- [Given text]:
━━━━
Bcl‑2 is an apoptosis‑regulatory protein that localizes to mitochondrial and nuclear membranes, and its ability to inhibit apoptosis remains unclear, though early apoptotic events involve loss of mitochondrial inner membrane potential, implicating mitochondrial factors. The study identifies an apoptosis‑inducing factor (AIF) released upon mitochondrial membrane potential collapse, whose activity is blocked by the protease inhibitor Z‑VAD.fmk, and examines how Bcl‑2 affects AIF formation, release, and action. Bcl‑2 hyperexpression blocks mitochondrial permeability transition and prevents AIF release without altering its formation or nuclear activity, indicating that Bcl‑2 inhibits apoptosis by retaining the apoptogenic protease within mitochondria.
━━━━
- [Information given]:

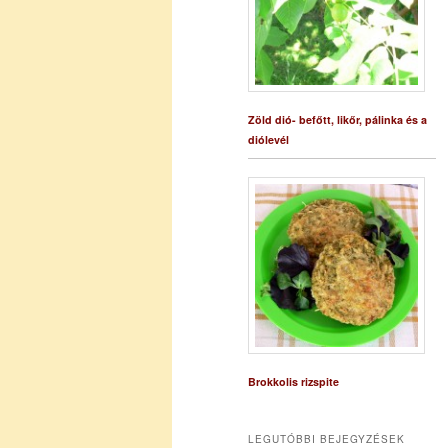
Zöld dió- befőtt, likőr, pálinka és a
diólevél
Brokkolis rizspite
LEGUTÓBBI BEJEGYZÉSEK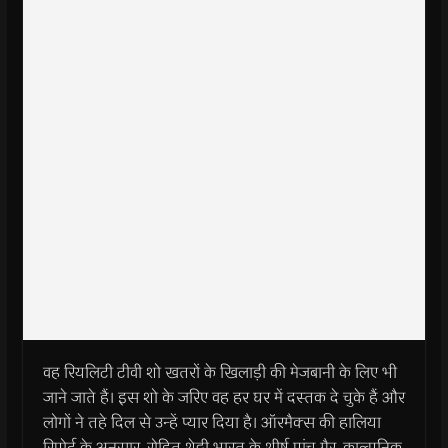
वह रियलिटी टीवी शो खतरों के खिलाड़ी की मेजबानी के लिए भी
जाने जाते हैं। इस शो के जरिए वह हर घर में दस्तक दे चुके हैं और
लोगों ने तहे दिल से उन्हें प्यार दिया है। ऑरमैक्स की हालिया
रिपोर्ट के अनुसार, रोहित शेट्टी भारत के शीर्ष पांच गैर-काल्पनिक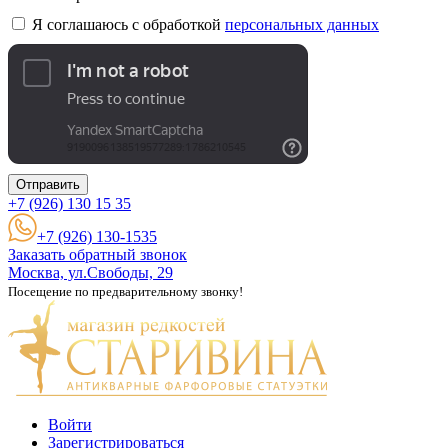
Я соглашаюсь с обработкой
персональных данных
Отправить
+7 (926)
130 15 35
+7 (926) 130-1535
Заказать обратный звонок
Москва, ул.Свободы, 29
Посещение по предварительному звонку!
Войти
Зарегистрироваться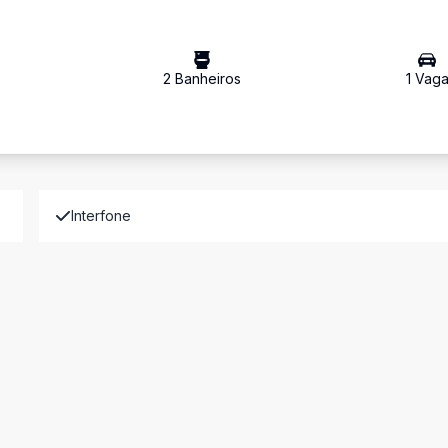
2
Banheiro
s
1
Vag
Interfone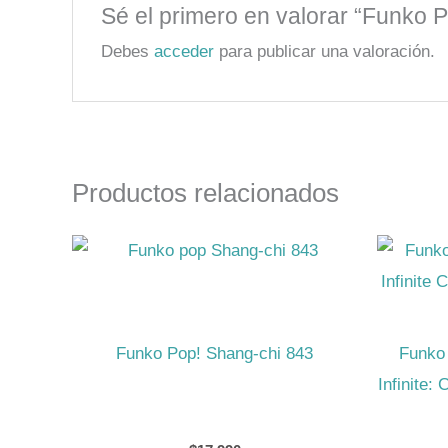
Sé el primero en valorar “Funko P
Debes
acceder
para publicar una valoración.
Productos relacionados
Funko Pop! Shang-chi 843
Funko
Infinite: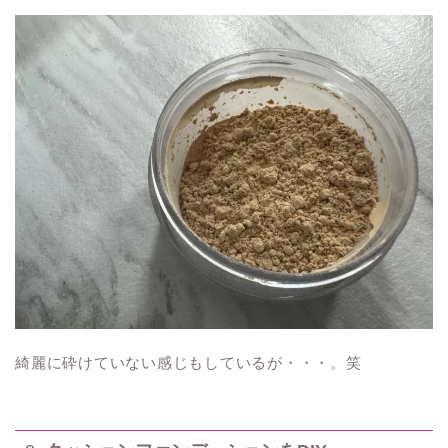
綺麗に砕けていない感じもしているが・・・。笑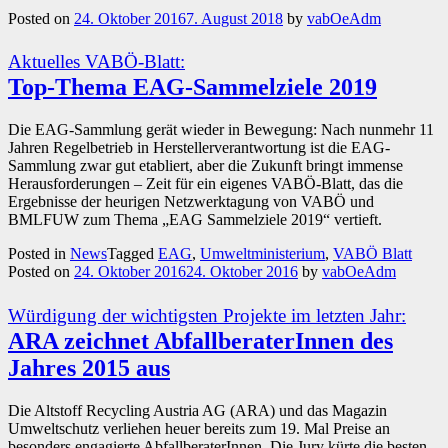
Posted on
24. Oktober 2016
7. August 2018
by
vabOeAdm
Aktuelles VABÖ-Blatt:
Top-Thema EAG-Sammelziele 2019
Die EAG-Sammlung gerät wieder in Bewegung: Nach nunmehr 11
Jahren Regelbetrieb in Herstellerverantwortung ist die EAG-
Sammlung zwar gut etabliert, aber die Zukunft bringt immense
Herausforderungen – Zeit für ein eigenes VABÖ-Blatt, das die
Ergebnisse der heurigen Netzwerktagung von VABÖ und
BMLFUW zum Thema „EAG Sammelziele 2019“ vertieft.
Posted in
News
Tagged
EAG
,
Umweltministerium
,
VABÖ Blatt
Posted on
24. Oktober 2016
24. Oktober 2016
by
vabOeAdm
Würdigung der wichtigsten Projekte im letzten Jahr:
ARA zeichnet AbfallberaterInnen des
Jahres 2015 aus
Die Altstoff Recycling Austria AG (ARA) und das Magazin
Umweltschutz verliehen heuer bereits zum 19. Mal Preise an
besonders engagierte AbfallberaterInnen. Die Jury kürte die besten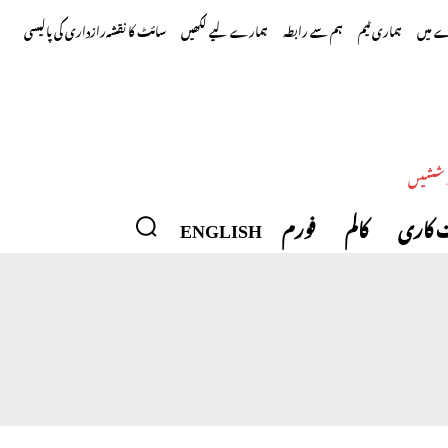
 میں
ہماری ٹیم
ہم سے رابطہ
ہمارے لیے لکھیں
سائٹ کا نقشہ
رازداری کی پالیسی
وششیں
 کاری
کالم
فورم
ENGLISH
━━━━
- [Exercises]:
**1.** From the text about Bcl‑2, extract the part from "Bcl‑2 is an" up to and including "protease within mitochondria.".
**2.** According to the text about Bcl‑2, what protease inhibitor blocks the activity of AIF?
**3.** In one to three sentences, explain why the text about Bcl‑2 concludes that Bcl‑2 blocks apoptosis by keeping the apoptogenic protease inside mitochondria.

- [Solutions to the exercise]:
**1.**
Bcl‑2 is an apoptosis‑regulatory protein that localizes to mitochondrial and nuclear membranes, and its ability to inhibit apoptosis remains unclear, though early apoptotic events involve loss of mitochondrial inner membrane potential, implicating mitochondrial factors. The study identifies an apoptosis‑inducing factor (AIF) released upon mitochondrial membrane potential collapse, whose activity is blocked by the protease inhibitor Z‑VAD.fmk, and examines how Bcl‑2 affects AIF formation, release, and action. Bcl‑2 hyperexpression blocks mitochondrial permeability transition and prevents AIF release without altering its formation or nuclear activity, indicating that Bcl‑2 inhibits apoptosis by retaining the apoptogenic protease within mitochondria.

**2.** Z‑VAD.fmk

**3.** High levels of Bcl‑2 block mitochondrial permeability transition and stop AIF from being released. They do not change how AIF is formed or how it acts in the nucleus, so Bcl‑2's effect must come from keeping AIF within mitochondria.